人材不足が深刻化する歯科業界において歯科衛生士が長く安心して働ける環境を整えることはなによりも大切ですが、離職率は高まり続けているのが現状です。この記事では、歯科衛生士の離職率やその背景、離職で生じる悪影響などについてくわしく解説します。定着率向上のポイントについてもあわせて解説しますので参考にしてみてください。
歯科衛生士の離職率の現状とは
令和2年度の統計によると歯科衛生士の名簿登録者数はおよそ30万人に達しています。しかし、実際に歯科衛生士として就業している人数は約14万人にとどまっており、資格をもちながら現場で働いていない「潜在歯科衛生士」が約16万人存在しているということになります。これらの数値は厚生労働省の衛生行政報告例や公益社団法人歯科医療振興財団の調査結果にもとづいています。登録者数と就業者数の差は大きく、有資格者の半数以上が就業していないのが現状です。
さらに令和2年に実施された「歯科衛生士の勤務実態調査報告書」では、現役の歯科衛生士の76.4%が1回以上の転職を経験していることがわかっています。加えてそのうちの50%以上は複数回の転職を行っており、業界内での職場移動が頻繁であることがわかります。

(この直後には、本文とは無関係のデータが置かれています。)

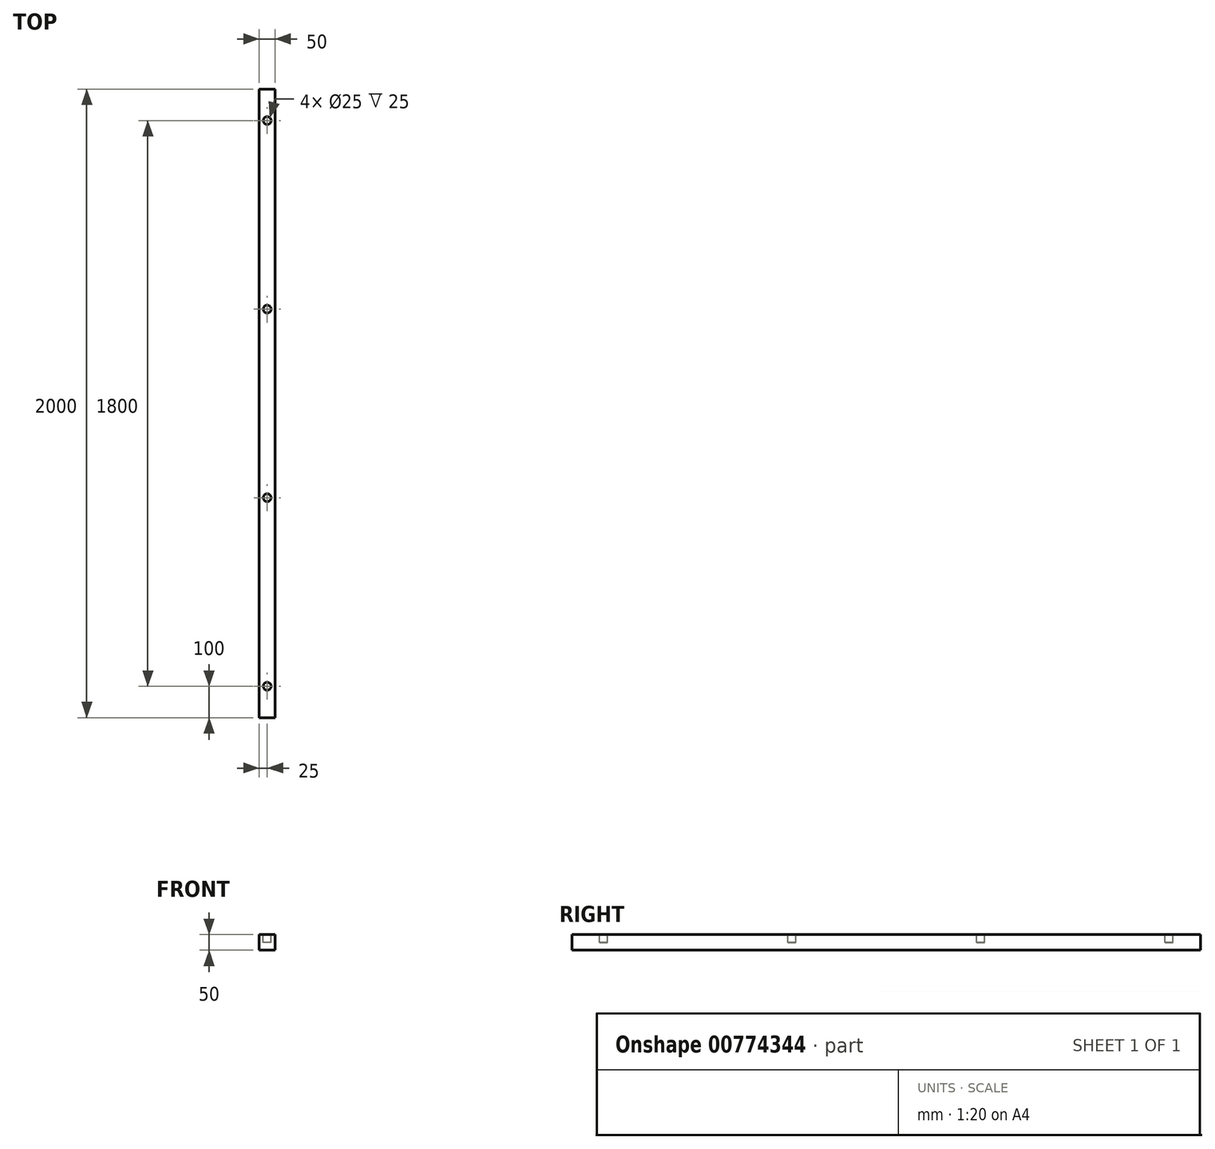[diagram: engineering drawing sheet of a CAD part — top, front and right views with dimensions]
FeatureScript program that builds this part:
annotation { "Feature Type Name" : "Feature", "Feature Type Description" : "" }
export const myFeature = defineFeature(function(context is Context, id is Id, definition is map)
    precondition{}
    {
        {
            var Q0;
            Q0=qCreatedBy(makeId("Front.planeOp"),FACE);
            var sketch = newSketch(context, id + "F0", { "sketchPlane" : qUnion([Q0])});
            skLineSegment(sketch, "E0.bottom", {"start": v(0, 0) * mm, "end": v(50, 0) * mm});
            skLineSegment(sketch, "E0.top", {"start": v(0, 50) * mm, "end": v(50, 50) * mm});
            skLineSegment(sketch, "E0.left", {"start": v(0, 0) * mm, "end": v(0, 50) * mm});
            skLineSegment(sketch, "E0.right", {"start": v(50, 0) * mm, "end": v(50, 50) * mm});
            skSolve(sketch);
        }
        {
            var Q0;
            Q0=makeQuery(id+"F0.imprint","IMPRINT",FACE,{"disambiguationData":[TD([[makeQuery(id+"F0.imprint","IMPRINT",EDGE,{"derivedFrom":sQuery(id+"F0.wireOp",EDGE,"E0.bottom")}),1.0]])]});
            extrude(context, id + "F1", {"entities" : qUnion([Q0]), "oppositeDirection" : true, "depth" : 2000 * mm, "offsetDistance" : 25 * mm});
        }
        {
            var Q0;
            Q0=makeQuery(id+"F1.opExtrude","SWEPT_FACE",FACE,{"disambiguationData":[OSD([sQuery(id+"F0.wireOp",EDGE,"E0.top")])]});
            var sketch = newSketch(context, id + "F2", { "sketchPlane" : qUnion([Q0])});
            skCircle(sketch, "E1", {"center": v(25, 100) * mm, "radius": 12.5 * mm});
            skPoint(sketch, "E1.centerSnap0", {"position": v(25, 0) * mm});
            skCircle(sketch, "E2.0.1.0", {"center": v(25, 700) * mm, "radius": 12.5 * mm});
            skLineSegment(sketch, "E2.direction1", {"start": v(25, 100) * mm, "end": v(110, 100) * mm, "construction": true});
            skLineSegment(sketch, "E2.direction2", {"start": v(25, 100) * mm, "end": v(25, 700) * mm, "construction": true});
            skCircle(sketch, "E3.0.0.2", {"center": v(25, 1300) * mm, "radius": 12.5 * mm});
            skCircle(sketch, "E3.0.0.3", {"center": v(25, 1900) * mm, "radius": 12.5 * mm});
            skSolve(sketch);
        }
        {
            var Q0;
            Q0=makeQuery(id+"F2.imprint","IMPRINT",FACE,{"disambiguationData":[TD([[makeQuery(id+"F2.imprint","IMPRINT",EDGE,{"derivedFrom":sQuery(id+"F2.wireOp",EDGE,"E1")}),1.0]])]});
            var Q1;
            Q1=makeQuery(id+"F2.imprint","IMPRINT",FACE,{"disambiguationData":[TD([[makeQuery(id+"F2.imprint","IMPRINT",EDGE,{"derivedFrom":sQuery(id+"F2.wireOp",EDGE,"E3.0.0.3")}),1.0]])]});
            var Q2;
            Q2=makeQuery(id+"F2.imprint","IMPRINT",FACE,{"disambiguationData":[TD([[makeQuery(id+"F2.imprint","IMPRINT",EDGE,{"derivedFrom":sQuery(id+"F2.wireOp",EDGE,"E3.0.0.2")}),1.0]])]});
            var Q3;
            Q3=makeQuery(id+"F2.imprint","IMPRINT",FACE,{"disambiguationData":[TD([[makeQuery(id+"F2.imprint","IMPRINT",EDGE,{"derivedFrom":sQuery(id+"F2.wireOp",EDGE,"E2.0.1.0")}),1.0]])]});
            extrude(context, id + "F3", {"entities" : qUnion([Q0, Q1, Q2, Q3]), "operationType" : NewBodyOperationType.REMOVE, "oppositeDirection" : true, "depth" : 25 * mm, "offsetDistance" : 25 * mm});
        }
    });
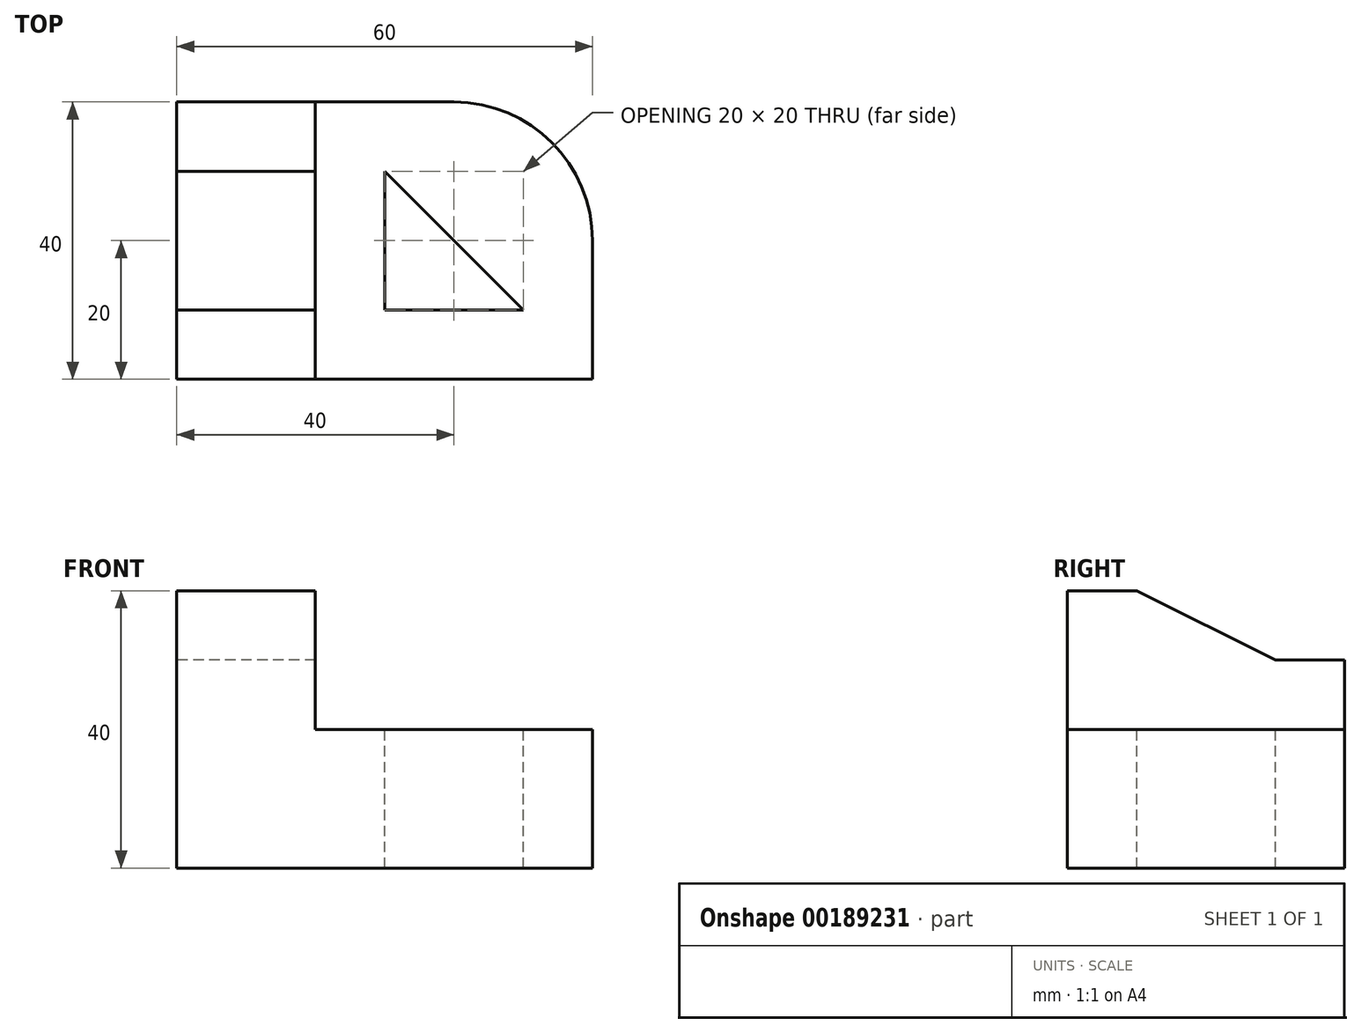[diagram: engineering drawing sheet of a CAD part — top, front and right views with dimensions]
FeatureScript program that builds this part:
annotation { "Feature Type Name" : "Feature", "Feature Type Description" : "" }
export const myFeature = defineFeature(function(context is Context, id is Id, definition is map)
    precondition{}
    {
        {
            var Q0;
            Q0=qCreatedBy(makeId("Top.planeOp"),FACE);
            var sketch = newSketch(context, id + "F0", { "sketchPlane" : qUnion([Q0])});
            skLineSegment(sketch, "E0.bottom", {"start": v(0, 0) * mm, "end": v(60, 0) * mm});
            skLineSegment(sketch, "E0.top", {"start": v(0, 40) * mm, "end": v(40, 40) * mm});
            skLineSegment(sketch, "E0.left", {"start": v(0, 0) * mm, "end": v(0, 40) * mm});
            skLineSegment(sketch, "E0.right", {"start": v(60, 0) * mm, "end": v(60, 20) * mm});
            skPoint(sketch, "E1.visualSharp", {"position": v(60, 40) * mm});
            skArc(sketch, "E1.filletArc", {"start": v(60, 20) * mm, "mid": v(54.14, 34.14) * mm, "end": v(40, 40) * mm});
            skSolve(sketch);
        }
        {
            var Q0;
            Q0=makeQuery(id+"F0.imprint","IMPRINT",FACE,{"disambiguationData":[TD([[makeQuery(id+"F0.imprint","IMPRINT",EDGE,{"derivedFrom":sQuery(id+"F0.wireOp",EDGE,"E0.bottom")}),1.0]])]});
            extrude(context, id + "F1", {"entities" : qUnion([Q0]), "depth" : 20 * mm});
        }
        {
            var Q0;
            Q0=makeQuery(id+"F1.opExtrude","CAP_FACE",FACE,{"disambiguationData":[OSD([sQuery(id+"F0.wireOp",EDGE,"E0.bottom"),sQuery(id+"F0.wireOp",EDGE,"E0.top"),sQuery(id+"F0.wireOp",EDGE,"E0.left"),sQuery(id+"F0.wireOp",EDGE,"E0.right"),sQuery(id+"F0.wireOp",EDGE,"E1.filletArc")])],"isStart":false});
            var sketch = newSketch(context, id + "F2", { "sketchPlane" : qUnion([Q0])});
            skLineSegment(sketch, "E2", {"start": v(30, 30) * mm, "end": v(30, 10) * mm});
            skLineSegment(sketch, "E3", {"start": v(30, 10) * mm, "end": v(50, 10) * mm});
            skLineSegment(sketch, "E4", {"start": v(50, 10) * mm, "end": v(30, 30) * mm});
            skSolve(sketch);
        }
        {
            var Q0;
            Q0=makeQuery(id+"F2.imprint","IMPRINT",FACE,{"disambiguationData":[TD([[makeQuery(id+"F2.imprint","IMPRINT",EDGE,{"derivedFrom":sQuery(id+"F2.wireOp",EDGE,"E2")}),1.0]])]});
            extrude(context, id + "F3", {"entities" : qUnion([Q0]), "operationType" : NewBodyOperationType.REMOVE, "endBound" : BoundingType.THROUGH_ALL, "oppositeDirection" : true, "depth" : 25 * mm});
        }
        {
            var Q0;
            Q0=qCreatedBy(makeId("Right.planeOp"),FACE);
            var sketch = newSketch(context, id + "F4", { "sketchPlane" : qUnion([Q0])});
            skLineSegment(sketch, "E5.0", {"start": v(0, 20) * mm, "end": v(40, 20) * mm});
            skLineSegment(sketch, "E6", {"start": v(0, 20) * mm, "end": v(0, 40) * mm});
            skLineSegment(sketch, "E7", {"start": v(0, 40) * mm, "end": v(10, 40) * mm});
            skLineSegment(sketch, "E8", {"start": v(10, 40) * mm, "end": v(30, 30) * mm});
            skLineSegment(sketch, "E9", {"start": v(30, 30) * mm, "end": v(40, 30) * mm});
            skLineSegment(sketch, "E10", {"start": v(40, 30) * mm, "end": v(40, 20) * mm});
            skSolve(sketch);
        }
        {
            var Q0;
            Q0=makeQuery(id+"F4.imprint","IMPRINT",FACE,{"disambiguationData":[TD([[makeQuery(id+"F4.imprint","IMPRINT",EDGE,{"derivedFrom":sQuery(id+"F4.wireOp",EDGE,"E5.0")}),1.0]])]});
            extrude(context, id + "F5", {"entities" : qUnion([Q0]), "operationType" : NewBodyOperationType.ADD, "depth" : 20 * mm});
        }
    });
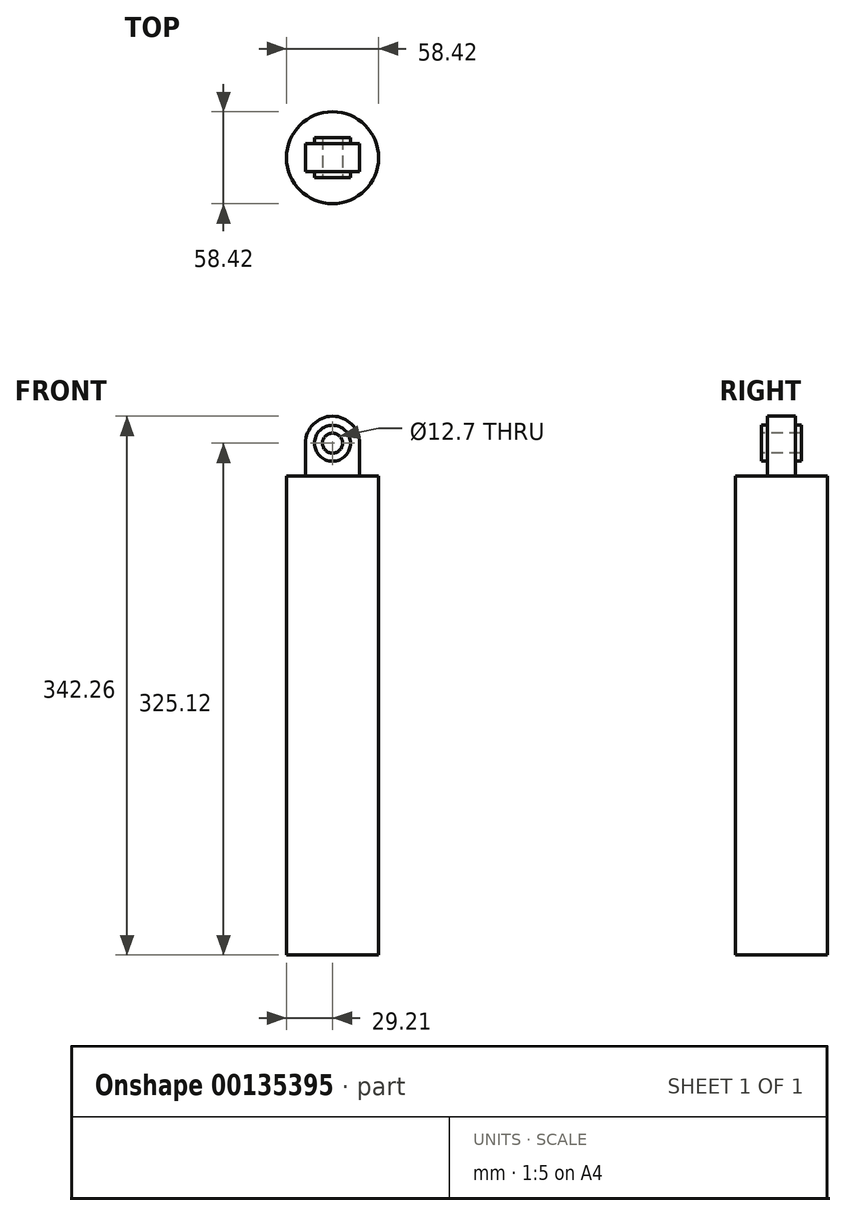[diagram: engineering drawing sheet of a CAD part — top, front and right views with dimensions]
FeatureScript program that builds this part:
annotation { "Feature Type Name" : "Feature", "Feature Type Description" : "" }
export const myFeature = defineFeature(function(context is Context, id is Id, definition is map)
    precondition{}
    {
        {
            var Q0;
            Q0=qCreatedBy(makeId("Top.planeOp"),FACE);
            var sketch = newSketch(context, id + "F0", { "sketchPlane" : qUnion([Q0])});
            skCircle(sketch, "E0", {"center": v(0, 0) * mm, "radius": 29.2 * mm});
            skSolve(sketch);
        }
        {
            var Q0;
            Q0=makeQuery(id+"F0.imprint","IMPRINT",FACE,{"disambiguationData":[TD([[makeQuery(id+"F0.imprint","IMPRINT",EDGE,{"derivedFrom":sQuery(id+"F0.wireOp",EDGE,"E0")}),1.0]])]});
            extrude(context, id + "F1", {"entities" : qUnion([Q0]), "depth" : 304.16 * mm});
        }
        {
            var Q0;
            Q0=makeQuery(id+"F1.opExtrude","CAP_FACE",FACE,{"disambiguationData":[OSD([sQuery(id+"F0.wireOp",EDGE,"E0")])],"isStart":false});
            var sketch = newSketch(context, id + "F2", { "sketchPlane" : qUnion([Q0])});
            skLineSegment(sketch, "E1.bottom", {"start": v(-17.14, -8.9) * mm, "end": v(17.15, -8.9) * mm});
            skLineSegment(sketch, "E1.top", {"start": v(-17.15, 8.9) * mm, "end": v(17.14, 8.9) * mm});
            skLineSegment(sketch, "E1.left", {"start": v(-17.14, -8.9) * mm, "end": v(-17.15, 8.9) * mm});
            skLineSegment(sketch, "E1.right", {"start": v(17.15, -8.9) * mm, "end": v(17.14, 8.9) * mm});
            skPoint(sketch, "E1.middle", {"position": v(0, 0) * mm});
            skSolve(sketch);
        }
        {
            var Q0;
            Q0=makeQuery(id+"F2.imprint","IMPRINT",FACE,{"disambiguationData":[TD([[makeQuery(id+"F2.imprint","IMPRINT",EDGE,{"derivedFrom":sQuery(id+"F2.wireOp",EDGE,"E1.bottom")}),1.0]])]});
            extrude(context, id + "F3", {"entities" : qUnion([Q0]), "operationType" : NewBodyOperationType.ADD, "depth" : 38.1 * mm});
        }
        {
            var Q0;
            Q0=makeQuery(id+"F3.opExtrude","CAP_EDGE",EDGE,{"disambiguationData":[OSD([sQuery(id+"F2.wireOp",EDGE,"E1.right")])],"isStart":false});
            var Q1;
            Q1=makeQuery(id+"F3.opExtrude","CAP_EDGE",EDGE,{"disambiguationData":[OSD([sQuery(id+"F2.wireOp",EDGE,"E1.left")])],"isStart":false});
            fillet(context, id + "F4", {"entities" : qUnion([Q0, Q1]), "radius" : 17.14 * mm, "tangentPropagation" : true, "allowEdgeOverflow" : false});
        }
        {
            var Q0;
            Q0=makeQuery(id+"F3.opExtrude","SWEPT_FACE",FACE,{"disambiguationData":[OSD([sQuery(id+"F2.wireOp",EDGE,"E1.top")])]});
            var sketch = newSketch(context, id + "F5", { "sketchPlane" : qUnion([Q0])});
            skCircle(sketch, "E2", {"center": v(0, 325.12) * mm, "radius": 11.43 * mm});
            skSolve(sketch);
        }
        {
            var Q0;
            Q0=qSketchRegion(id+"F5",true);
            extrude(context, id + "F6", {"entities" : qUnion([Q0]), "operationType" : NewBodyOperationType.ADD, "depth" : 3.8 * mm});
        }
        {
            var Q0;
            Q0=makeQuery(id+"F3.opExtrude","SWEPT_FACE",FACE,{"disambiguationData":[OSD([sQuery(id+"F2.wireOp",EDGE,"E1.bottom")])]});
            var sketch = newSketch(context, id + "F7", { "sketchPlane" : qUnion([Q0])});
            skCircle(sketch, "E3", {"center": v(0, 325.12) * mm, "radius": 11.43 * mm});
            skSolve(sketch);
        }
        {
            var Q0;
            Q0=makeQuery(id+"F7.imprint","IMPRINT",FACE,{"disambiguationData":[TD([[makeQuery(id+"F7.imprint","IMPRINT",EDGE,{"derivedFrom":sQuery(id+"F7.wireOp",EDGE,"E3")}),1.0]])]});
            extrude(context, id + "F8", {"entities" : qUnion([Q0]), "operationType" : NewBodyOperationType.ADD, "depth" : 3.8 * mm});
        }
        {
            var Q0;
            Q0=makeQuery(id+"F8.opExtrude","CAP_FACE",FACE,{"disambiguationData":[OSD([sQuery(id+"F7.wireOp",EDGE,"E3")])],"isStart":false});
            var sketch = newSketch(context, id + "F9", { "sketchPlane" : qUnion([Q0])});
            skCircle(sketch, "E4", {"center": v(0, 325.12) * mm, "radius": 6.35 * mm});
            skSolve(sketch);
        }
        {
            var Q0;
            Q0=qSketchRegion(id+"F9",true);
            extrude(context, id + "F10", {"entities" : qUnion([Q0]), "operationType" : NewBodyOperationType.REMOVE, "oppositeDirection" : true, "depth" : 38.1 * mm});
        }
    });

このことから、約14万人のうちおよそ11万人が転職経験をもっていることになり、定着率の低さがわかります。このように歯科衛生士は資格保有者数こそ多いものの、実際に働いている人数は半数以下であり、また就業者の大部分が転職を経験しています
資格取得後も同じ職場で長期間勤務する人は少なく、高い転職経験率が特徴であるといわれています。
歯科衛生士の離職率が高いワケ
歯科衛生士の離職率が高い理由はひとつとは限りません。よくある具体的な理由として、次のようなものが挙げられます。ライフステージの変化
歯科衛生士の離職理由として大きいのが結婚や出産、子育て、介護などライフステージに伴う変化です。歯科衛生士の就業者はほぼ女性で、その割合は実に99%に達しています(令和2年3月 日本歯科衛生士会調査)。女性は結婚や出産を機に生活環境が変わりやすく、育児や家庭との両立が難しい場合や引っ越しによって通勤が困難になることも少なくありません。そのため、キャリアの継続が難しく離職にいたるケースが多く見られます。
労働環境や待遇面
職場の人間関係や給与・待遇への不満も大きく関わっています。人手不足の職場では業務が偏りやすく患者対応のストレスや長時間労働が重なり、人間関係のトラブルも起こりやすい傾向があります。また、歯科衛生士の平均年収は約370万円と女性全体の平均と大きな差はありませんが、拘束時間の長さや感染リスクを伴う責任の重さを考えると十分とはいえません。経験を積んでも給与が上がりづらいことから待遇面で不満を抱く人も少なくないのです。
有効求人倍率の高さ
一般社団法人全国歯科衛生士教育協議会の調査によると2022年度の歯科衛生士の求人倍率は22.6倍に達しており、ひとりに対して約22件の求人があるという非常に高い数値です。就業先を選びやすく転職の選択肢が豊富にあるため、職場への不満や負担を感じた際に離職を決断しやすくなってしまいます。人間関係や労働環境、待遇面で不満を抱えた場合でも他に多数の求人が存在することで心理的なハードルが下がり、結果として離職率の高さにつながっているのです。
他業種への転職
専門知識に加えて手先の器用さや高いコミュニケーション能力が求められる職業であることから、そのスキルを活かしてエステティシャンやネイルアーティストといった美容分野へ転身する人もいます。また、患者対応で培ったコミュニケーション力を営業職などに活かすケースも少なくありません。こうした他業種への興味やスキルの応用可能性が、歯科衛生士が離職を選ぶ理由のひとつです。
離職率が高い場合に発生する悪影響
まず、残されたスタッフに業務負担が集中し、精神的・身体的ストレスが増大します。加えて、定着率の低下により、経験豊富な先輩が不足し、新人がキャリアの方向性を描きにくくなるため、スキルアップや専門性向上の機会が失われます。また、担当衛生士が突然辞めることで患者の不安や不信が高まり、通院の継続や医院への信頼に影響を及ぼすこともあります。
さらに、歯科医療の需要が拡大する一方で人材の供給が追いつかず、とくに地方では深刻な人材不足を招いています。これらは歯科医療の質やアクセス低下につながるため、働きやすい環境整備や待遇改善など、業界全体での取り組みが不可欠です。